In light of this, the military should rethink its new strategy. I am not arguing for a “kinder, gentler” solution. I am, though, calling for a return to traditional, integrated methods aimed at maintaining security while genuinely intensifying efforts to improve Iraqis’ quality of life. In addition to marines in south-central Iraq, British soldiers around Basra and 101st Airborne Division soldiers in northern Iraq applied this approach with great success. Now is the time to dangle more of the carrot and apply less of the stick in the Sunni region as well.

As a general rule, counterinsurgency operations call for patience and restraint. We need to abandon techniques like surrounding villages with barbed wire and rounding up relatives of guerrillas. In the short term, the challenge will be accepting the increased risk of violence against American soldiers.
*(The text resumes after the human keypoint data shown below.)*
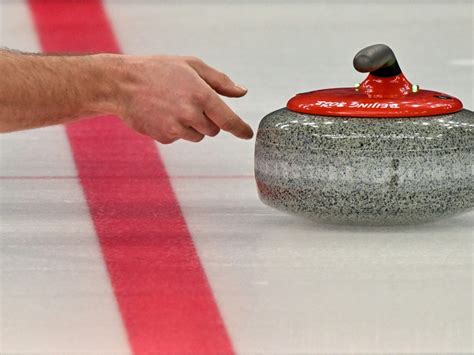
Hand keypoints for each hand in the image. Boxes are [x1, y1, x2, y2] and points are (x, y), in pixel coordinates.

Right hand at [116, 55, 252, 143]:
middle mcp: (191, 114)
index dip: (240, 129)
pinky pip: (179, 138)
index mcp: (201, 95)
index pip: (228, 120)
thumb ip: (220, 81)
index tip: (247, 134)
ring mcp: (176, 128)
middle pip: (213, 130)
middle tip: (189, 103)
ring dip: (192, 126)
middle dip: (207, 120)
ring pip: (197, 136)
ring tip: (173, 106)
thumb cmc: (158, 70)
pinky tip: (162, 113)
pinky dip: (175, 129)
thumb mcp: (191, 66)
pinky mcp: (164, 137)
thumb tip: (242, 92)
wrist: (122, 84)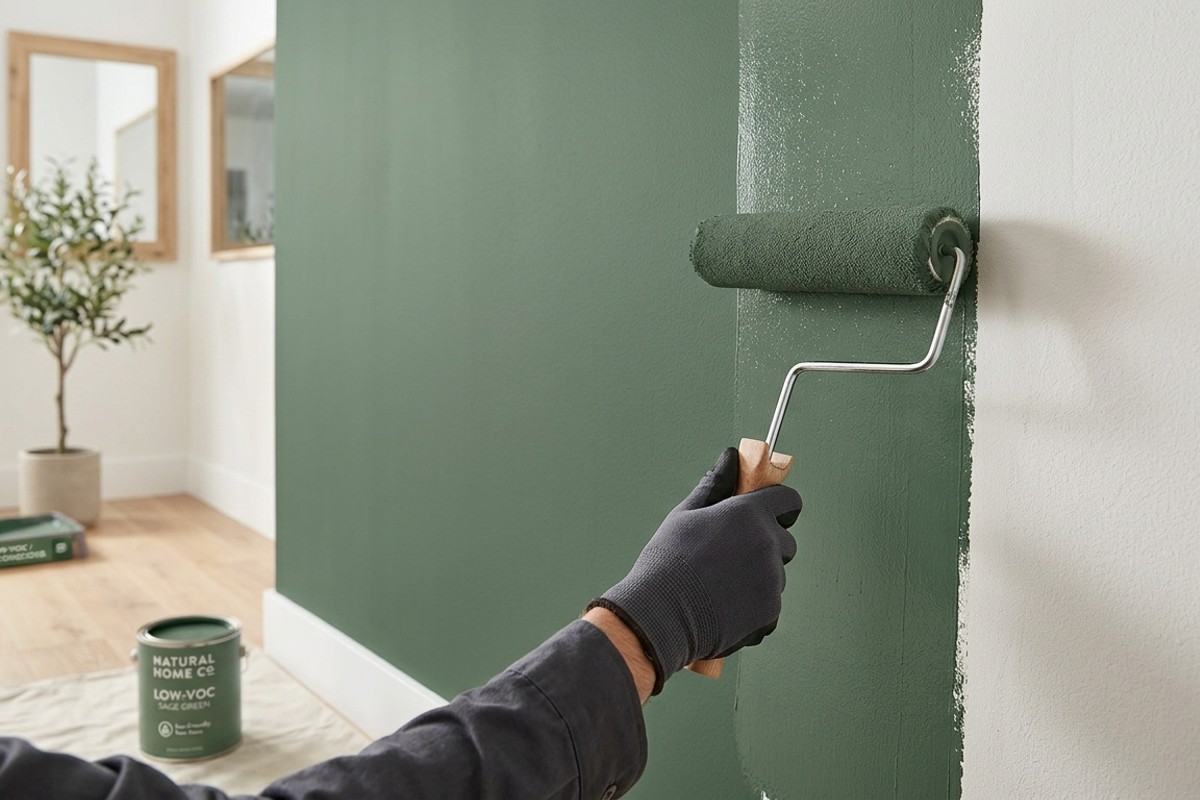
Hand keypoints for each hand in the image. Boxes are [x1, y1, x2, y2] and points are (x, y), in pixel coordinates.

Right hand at [588, 448, 800, 693]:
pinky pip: (770, 603)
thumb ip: (715, 484)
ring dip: (759, 577)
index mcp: (749, 514)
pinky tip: (724, 607)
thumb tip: (730, 457)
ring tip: (720, 585)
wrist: (660, 616)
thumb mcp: (686, 515)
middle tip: (731, 555)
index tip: (766, 512)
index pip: (790, 500)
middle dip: (767, 544)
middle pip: (786, 540)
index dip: (779, 506)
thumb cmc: (667, 562)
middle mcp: (768, 544)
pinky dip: (754, 605)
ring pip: (777, 574)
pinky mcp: (771, 611)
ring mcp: (773, 579)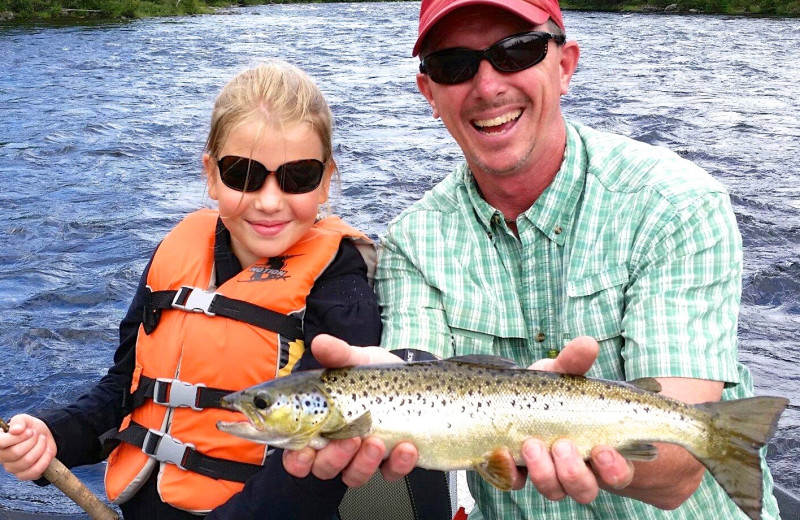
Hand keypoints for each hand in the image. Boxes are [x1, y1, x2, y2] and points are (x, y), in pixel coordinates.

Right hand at [0, 414, 56, 480]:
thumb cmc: (30, 429)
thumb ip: (19, 421)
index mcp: (0, 442)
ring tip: (42, 440)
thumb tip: (15, 430)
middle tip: (37, 435)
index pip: (1, 443)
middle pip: (15, 453)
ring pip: (26, 461)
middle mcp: (2, 456)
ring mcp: (12, 467)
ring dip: (40, 448)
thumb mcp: (25, 419)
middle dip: (32, 441)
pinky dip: (45, 460)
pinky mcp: (23, 475)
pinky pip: (34, 471)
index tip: (30, 431)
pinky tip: (47, 451)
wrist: (42, 437)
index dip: (18, 437)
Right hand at [282, 334, 418, 485]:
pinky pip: (391, 473)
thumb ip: (338, 354)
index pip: (298, 453)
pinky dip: (398, 464)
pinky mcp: (392, 461)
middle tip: (349, 439)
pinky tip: (407, 448)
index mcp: (320, 424)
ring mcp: (364, 456)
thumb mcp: (357, 360)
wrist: (412, 377)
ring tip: (377, 441)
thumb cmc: (374, 372)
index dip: (297, 459)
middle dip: (333, 459)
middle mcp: (338, 445)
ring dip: (364, 463)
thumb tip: (320, 342)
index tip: (305, 450)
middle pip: (324, 468)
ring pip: (354, 475)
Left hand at [507, 336, 633, 502]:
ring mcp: (547, 473)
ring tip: (532, 444)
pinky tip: (502, 453)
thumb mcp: (562, 374)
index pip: (618, 473)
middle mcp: (577, 469)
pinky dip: (508, 472)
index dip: (614, 469)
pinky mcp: (517, 472)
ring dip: (544, 472)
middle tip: (562, 444)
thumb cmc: (550, 389)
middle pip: (584, 489)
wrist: (515, 398)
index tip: (603, 450)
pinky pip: (514, 482)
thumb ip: (574, 362)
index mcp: (600, 449)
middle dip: (574, 472)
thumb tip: (588, 343)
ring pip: (553, 490)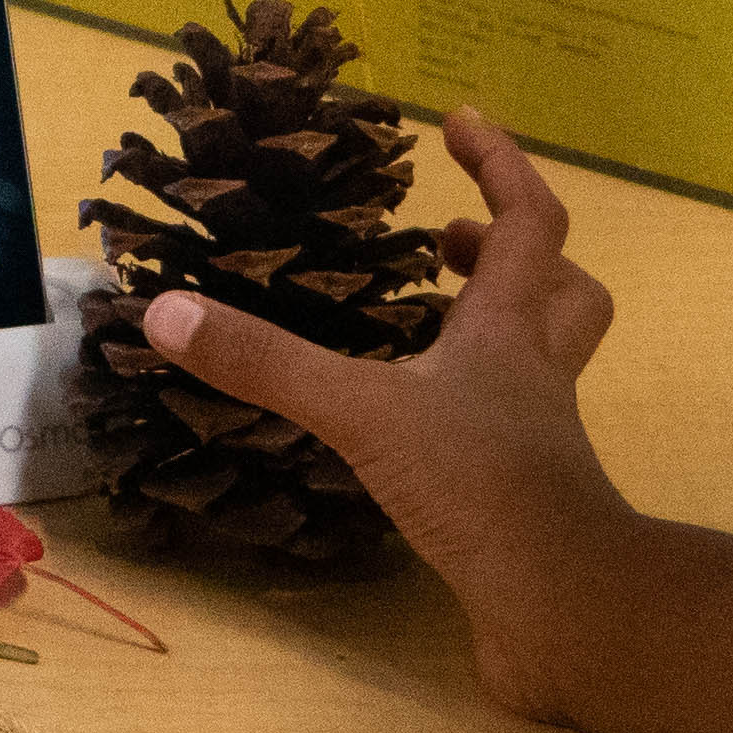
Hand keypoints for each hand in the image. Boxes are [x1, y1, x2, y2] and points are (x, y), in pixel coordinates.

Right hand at [143, 108, 631, 718]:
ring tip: (425, 328)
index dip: (499, 164)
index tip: (455, 122)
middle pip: (560, 290)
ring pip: (542, 361)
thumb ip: (270, 365)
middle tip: (445, 242)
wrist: (563, 610)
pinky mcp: (525, 501)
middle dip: (510, 254)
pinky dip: (469, 414)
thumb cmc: (480, 490)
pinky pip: (507, 432)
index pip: (530, 221)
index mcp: (511, 332)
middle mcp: (536, 376)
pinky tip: (414, 430)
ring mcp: (538, 441)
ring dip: (497, 330)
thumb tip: (169, 312)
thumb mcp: (363, 415)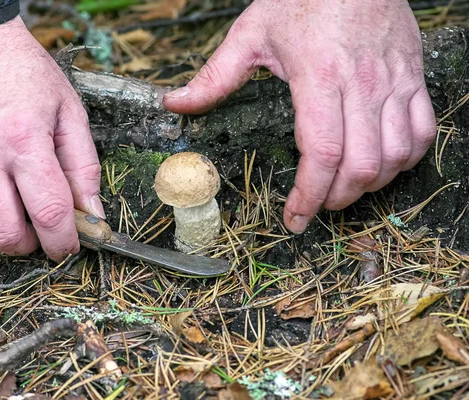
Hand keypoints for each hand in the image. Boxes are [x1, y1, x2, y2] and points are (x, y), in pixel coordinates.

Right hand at [0, 16, 103, 260]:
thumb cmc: (27, 76)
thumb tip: (92, 213)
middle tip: (36, 231)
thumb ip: (84, 166)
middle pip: (4, 232)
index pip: (49, 212)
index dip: (63, 241)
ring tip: (5, 216)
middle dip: (29, 245)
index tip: (67, 247)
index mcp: (25, 139)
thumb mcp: (70, 112)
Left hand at [163, 0, 435, 232]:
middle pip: (361, 166)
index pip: (322, 154)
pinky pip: (424, 132)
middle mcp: (363, 85)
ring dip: (371, 185)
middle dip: (336, 199)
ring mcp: (394, 82)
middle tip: (316, 205)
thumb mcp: (251, 32)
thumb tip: (176, 104)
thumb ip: (214, 76)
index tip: (295, 217)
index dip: (308, 196)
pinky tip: (383, 165)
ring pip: (395, 156)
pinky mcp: (413, 76)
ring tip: (344, 190)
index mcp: (320, 77)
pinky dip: (406, 160)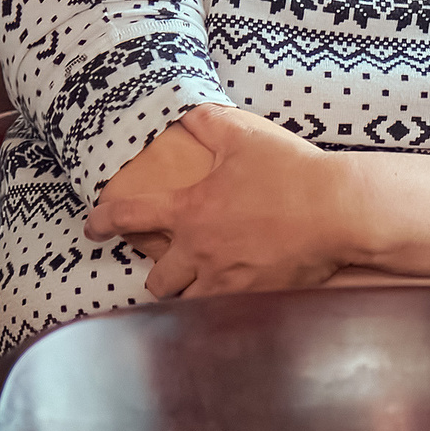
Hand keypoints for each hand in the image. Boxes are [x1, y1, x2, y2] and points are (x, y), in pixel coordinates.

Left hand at [85, 104, 358, 298]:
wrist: (337, 210)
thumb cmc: (292, 172)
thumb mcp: (246, 137)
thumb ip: (210, 124)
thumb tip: (187, 114)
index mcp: (191, 211)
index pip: (130, 216)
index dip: (104, 221)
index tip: (92, 227)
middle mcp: (199, 251)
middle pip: (157, 279)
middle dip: (159, 275)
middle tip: (171, 266)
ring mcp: (225, 280)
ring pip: (186, 303)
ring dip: (188, 295)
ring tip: (200, 287)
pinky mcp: (253, 298)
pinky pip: (222, 316)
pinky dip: (220, 311)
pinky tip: (230, 304)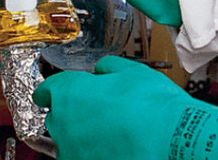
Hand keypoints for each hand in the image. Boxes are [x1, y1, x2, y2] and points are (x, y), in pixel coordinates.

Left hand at [32, 56, 217, 159]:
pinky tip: (118, 145)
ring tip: (114, 130)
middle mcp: (63, 124)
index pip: (47, 90)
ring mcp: (72, 151)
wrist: (170, 140)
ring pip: (71, 141)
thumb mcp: (131, 71)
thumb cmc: (151, 102)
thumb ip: (107, 68)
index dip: (55, 89)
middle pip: (59, 117)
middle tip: (102, 108)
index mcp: (69, 94)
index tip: (61, 90)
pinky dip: (96, 151)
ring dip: (85, 135)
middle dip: (75, 112)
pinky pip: (84, 155)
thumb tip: (100, 71)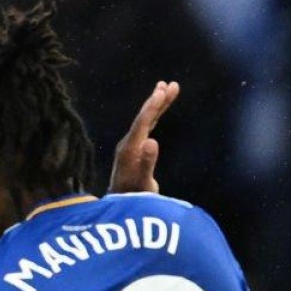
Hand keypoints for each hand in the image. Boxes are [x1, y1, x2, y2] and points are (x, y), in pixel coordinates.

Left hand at [108, 80, 177, 194]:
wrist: (121, 206)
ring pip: (146, 120)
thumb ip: (146, 163)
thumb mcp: (143, 183)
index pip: (142, 123)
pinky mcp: (136, 149)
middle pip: (144, 117)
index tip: (162, 91)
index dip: (152, 106)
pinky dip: (154, 115)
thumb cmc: (134, 197)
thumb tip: (152, 141)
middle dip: (157, 100)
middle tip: (170, 84)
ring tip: (167, 88)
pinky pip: (146, 126)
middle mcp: (129, 144)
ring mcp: (131, 146)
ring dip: (157, 104)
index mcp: (130, 149)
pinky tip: (159, 109)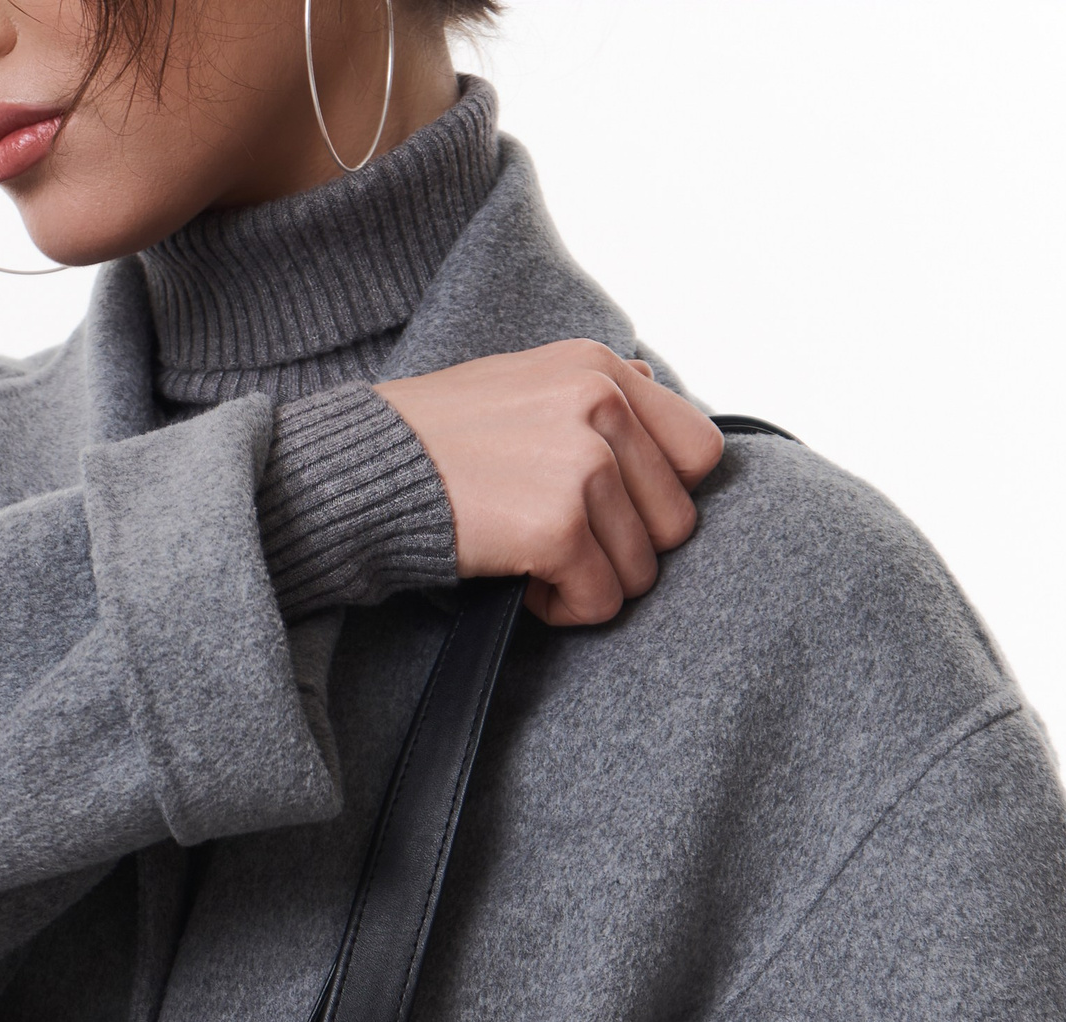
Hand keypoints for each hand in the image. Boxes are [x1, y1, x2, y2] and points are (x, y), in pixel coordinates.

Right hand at [375, 340, 724, 629]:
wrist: (364, 473)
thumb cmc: (434, 439)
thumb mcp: (523, 382)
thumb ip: (593, 391)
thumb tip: (651, 383)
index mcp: (600, 368)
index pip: (700, 450)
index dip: (662, 497)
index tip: (612, 513)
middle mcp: (602, 404)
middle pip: (677, 522)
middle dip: (624, 550)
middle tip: (563, 545)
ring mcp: (585, 465)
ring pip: (641, 571)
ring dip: (589, 583)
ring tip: (534, 561)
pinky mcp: (558, 526)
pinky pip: (600, 601)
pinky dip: (562, 610)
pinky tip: (521, 582)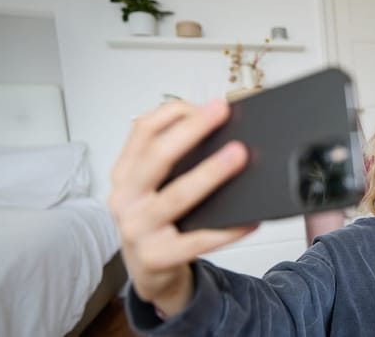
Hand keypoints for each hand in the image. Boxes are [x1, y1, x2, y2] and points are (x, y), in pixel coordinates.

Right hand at [108, 100, 257, 315]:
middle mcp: (125, 199)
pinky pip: (199, 240)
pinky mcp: (158, 257)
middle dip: (191, 131)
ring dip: (210, 173)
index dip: (173, 113)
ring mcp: (138, 230)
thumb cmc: (158, 220)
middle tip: (222, 112)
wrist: (149, 271)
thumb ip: (172, 160)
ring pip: (177, 196)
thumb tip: (219, 134)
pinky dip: (227, 229)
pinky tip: (250, 218)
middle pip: (157, 157)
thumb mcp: (153, 187)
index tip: (206, 103)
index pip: (142, 132)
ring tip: (239, 155)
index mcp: (124, 174)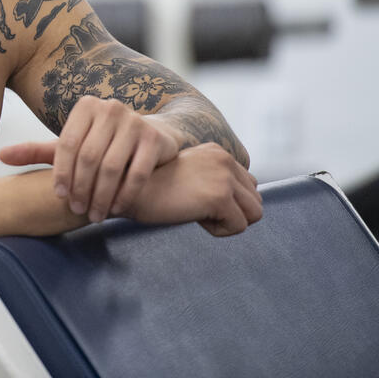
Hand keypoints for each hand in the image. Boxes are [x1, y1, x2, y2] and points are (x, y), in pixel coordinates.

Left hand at [0, 96, 179, 223]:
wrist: (153, 136)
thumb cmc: (102, 143)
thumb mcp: (70, 145)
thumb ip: (37, 151)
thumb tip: (0, 155)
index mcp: (86, 106)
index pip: (66, 144)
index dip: (61, 173)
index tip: (59, 196)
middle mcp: (111, 109)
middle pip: (88, 157)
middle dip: (81, 188)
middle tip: (77, 211)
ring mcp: (136, 122)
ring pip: (112, 167)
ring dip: (101, 195)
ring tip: (95, 215)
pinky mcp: (155, 139)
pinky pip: (137, 173)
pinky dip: (125, 195)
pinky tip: (117, 209)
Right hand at [128, 143, 262, 234]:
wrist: (126, 190)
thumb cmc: (152, 190)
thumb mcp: (189, 176)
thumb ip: (216, 180)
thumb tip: (247, 206)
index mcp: (218, 151)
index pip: (249, 185)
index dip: (227, 201)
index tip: (197, 199)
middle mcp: (225, 159)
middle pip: (256, 200)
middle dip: (233, 213)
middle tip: (198, 209)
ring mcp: (224, 177)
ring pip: (254, 214)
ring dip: (228, 222)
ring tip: (198, 213)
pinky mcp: (219, 197)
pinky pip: (239, 227)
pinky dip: (218, 231)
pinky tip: (193, 217)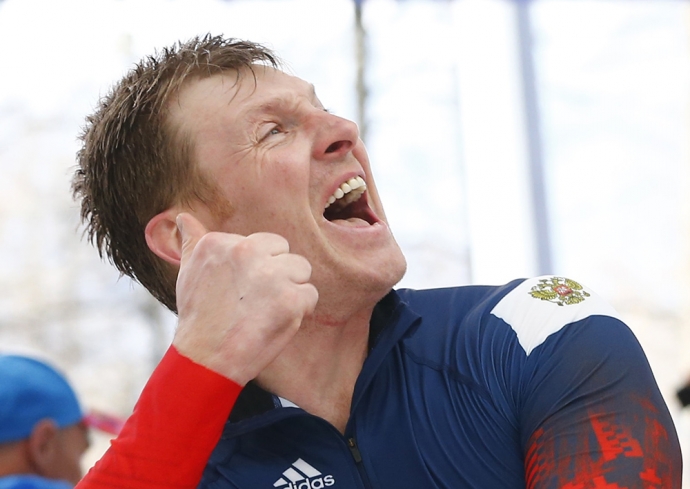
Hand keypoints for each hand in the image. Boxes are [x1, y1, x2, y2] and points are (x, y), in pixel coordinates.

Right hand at [172, 213, 318, 384]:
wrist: (206, 358)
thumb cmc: (199, 316)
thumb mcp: (187, 272)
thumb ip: (193, 241)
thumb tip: (184, 218)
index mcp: (221, 242)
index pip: (262, 243)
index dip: (257, 268)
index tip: (240, 290)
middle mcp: (246, 251)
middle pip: (285, 252)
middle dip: (277, 274)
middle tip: (256, 301)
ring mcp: (270, 274)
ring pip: (301, 269)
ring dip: (291, 290)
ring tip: (267, 310)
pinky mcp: (290, 299)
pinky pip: (310, 294)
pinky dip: (300, 311)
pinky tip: (277, 321)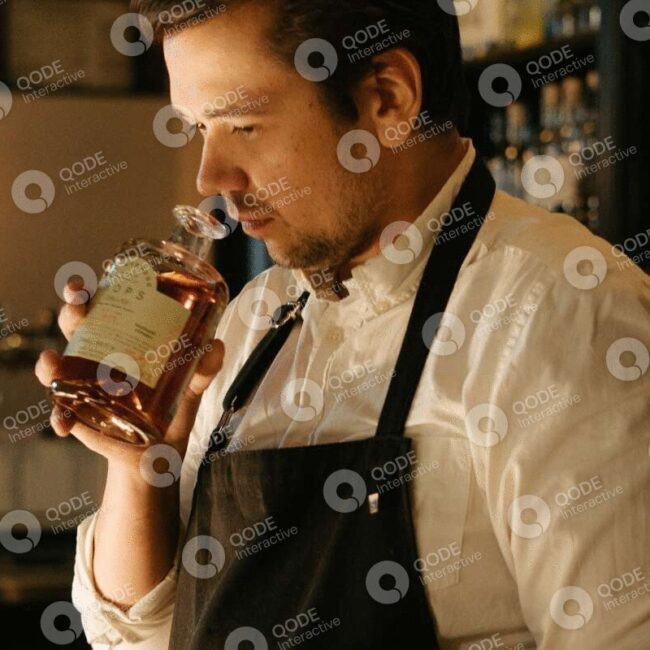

In the long term, however, the risk will decrease as conditions improve and the insurgent leadership has less with which to incite the Sunni population. We must outlast the insurgents one day, one week, one month at a time.

Throughout Iraq, the United States needs to place a premium on respecting local customs, building relationships among sheiks and mullahs, pouring money into the economy and finding ways to take disgruntled former Iraqi soldiers off the streets. Servicemen and women can be key symbols of American strength and resolve, as well as ambassadors of American goodwill and compassion.

The moment has arrived for United States forces to reconsider the tactical ways and means they are using to remake Iraq. There will be no quick fixes, but by shifting to more of a velvet glove approach, the long hard slog may be a lot less painful.